Assignment =>
Below are records that hold pictures; write out only the lines from their start through the line with "index mcp: (182, 189)", exactly, and drop the pictures.

Data items:

◆ ◆ ◆ ◆ ◆ ◆ ◆

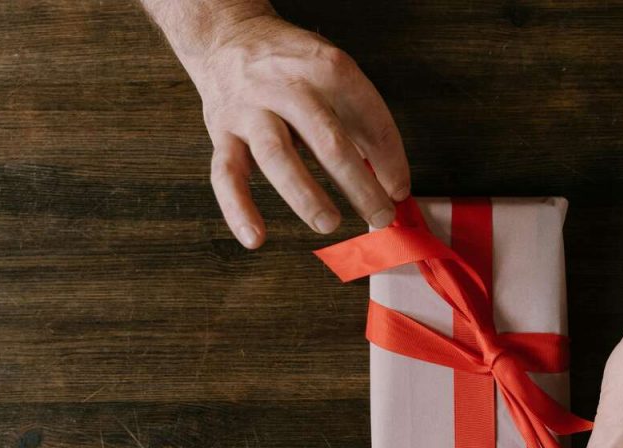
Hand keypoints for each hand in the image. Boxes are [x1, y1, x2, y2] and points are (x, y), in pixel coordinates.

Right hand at [187, 14, 409, 247]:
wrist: (228, 35)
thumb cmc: (293, 66)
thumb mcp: (334, 74)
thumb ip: (363, 124)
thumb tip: (393, 183)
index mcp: (326, 69)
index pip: (368, 117)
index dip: (390, 158)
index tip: (400, 191)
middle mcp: (287, 87)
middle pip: (328, 141)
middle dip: (359, 184)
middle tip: (380, 217)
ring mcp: (251, 109)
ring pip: (278, 157)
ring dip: (305, 196)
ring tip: (330, 224)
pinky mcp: (222, 131)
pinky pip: (226, 174)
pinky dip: (238, 209)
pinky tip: (255, 238)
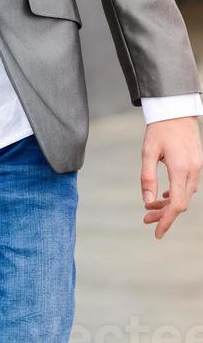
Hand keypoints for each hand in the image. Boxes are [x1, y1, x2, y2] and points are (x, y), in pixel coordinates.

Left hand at [140, 117, 202, 238]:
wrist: (175, 109)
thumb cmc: (159, 128)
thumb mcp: (148, 151)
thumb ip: (147, 177)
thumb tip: (147, 202)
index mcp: (180, 168)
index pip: (177, 204)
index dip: (167, 221)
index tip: (157, 233)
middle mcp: (193, 170)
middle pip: (181, 203)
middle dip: (164, 214)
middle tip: (145, 219)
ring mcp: (197, 167)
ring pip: (185, 196)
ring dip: (169, 205)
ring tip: (150, 208)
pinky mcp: (196, 164)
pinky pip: (188, 186)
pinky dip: (176, 194)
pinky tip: (163, 195)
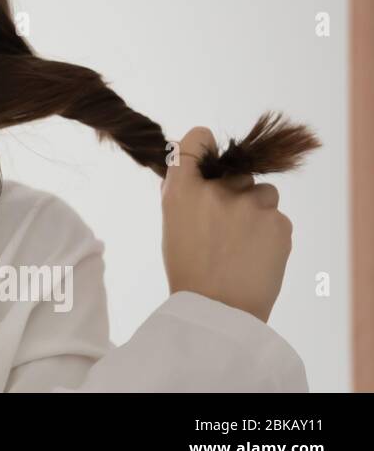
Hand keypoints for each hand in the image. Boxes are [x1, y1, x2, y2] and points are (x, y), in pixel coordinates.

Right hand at [161, 126, 293, 322]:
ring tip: (243, 243)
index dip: (203, 144)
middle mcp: (216, 190)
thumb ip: (181, 191)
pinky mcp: (279, 222)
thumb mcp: (172, 225)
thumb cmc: (189, 269)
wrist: (219, 310)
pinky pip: (277, 217)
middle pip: (235, 171)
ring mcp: (251, 204)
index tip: (206, 155)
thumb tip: (187, 163)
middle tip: (225, 224)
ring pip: (262, 192)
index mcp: (182, 189)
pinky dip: (269, 232)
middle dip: (232, 190)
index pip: (197, 139)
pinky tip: (256, 255)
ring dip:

◆ ◆ ◆ ◆ ◆ ◆ ◆

The completed task =>
Hand keypoints for each hand in the image. Boxes are [x1, y1, x2, y2] and points are (x, y), in pixel coordinates.

Right hand at [187, 14, 409, 247]:
wrist: (228, 35)
thumb cmc: (293, 66)
thumb mcp: (334, 74)
thumb ip: (363, 124)
thumb tip: (393, 183)
index mcp: (326, 69)
index pip: (368, 117)
index dip: (390, 158)
index tip: (400, 191)
middle mcp: (287, 87)
middle pip: (328, 141)
middle dip: (359, 184)
middle tip: (380, 217)
ring mcp: (251, 109)
ring pip: (278, 157)
ring dip: (305, 196)
ring tip: (330, 224)
pinky mcp: (222, 131)
pinky pip: (226, 174)
pinky dip: (238, 209)
pinky tip: (255, 238)
Hand keypoints for each hand in the image. Boxes are [x1, y1, x2, y2] and points are (x, y), in pixel coordinates.

Left hand at [140, 117, 202, 238]:
wrist: (175, 109)
thumb cmc: (159, 128)
thumb mcp: (148, 151)
thumb ip: (147, 177)
thumb tip: (147, 202)
index mcp: (180, 168)
index pip: (177, 204)
index dip: (167, 221)
index tip: (157, 233)
middle mcp: (193, 170)
middle pip: (181, 203)
middle dip: (164, 214)
middle tip: (145, 219)
ring mcp: (197, 167)
ring pip: (185, 196)
ring dip: (169, 205)
ring tip: (150, 208)
pinky mcp: (196, 164)
pinky pip: (188, 186)
pinky dip: (176, 194)
pinky tip: (163, 195)
Hand keypoints for each hand in the image. Boxes are [x1, y1, x2, y2] and points are (x, y), in pixel coordinates.

Right hand at [161, 126, 293, 322]:
ring tip: (243, 243)
index dip: (203, 144)
middle mcp: (216, 190)
thumb ip: (181, 191)
pinky mcp: (279, 222)
thumb mcp: (172, 225)
thumb cmc: (189, 269)
wrist: (219, 310)
pinky pip: (277, 217)
middle pip: (235, 171)
ring mcp: (251, 204)
index tip: (206, 155)
thumb tip: (187, 163)
middle tip: (225, 224)
ring pip: (262, 192)
index mcp: (182, 189)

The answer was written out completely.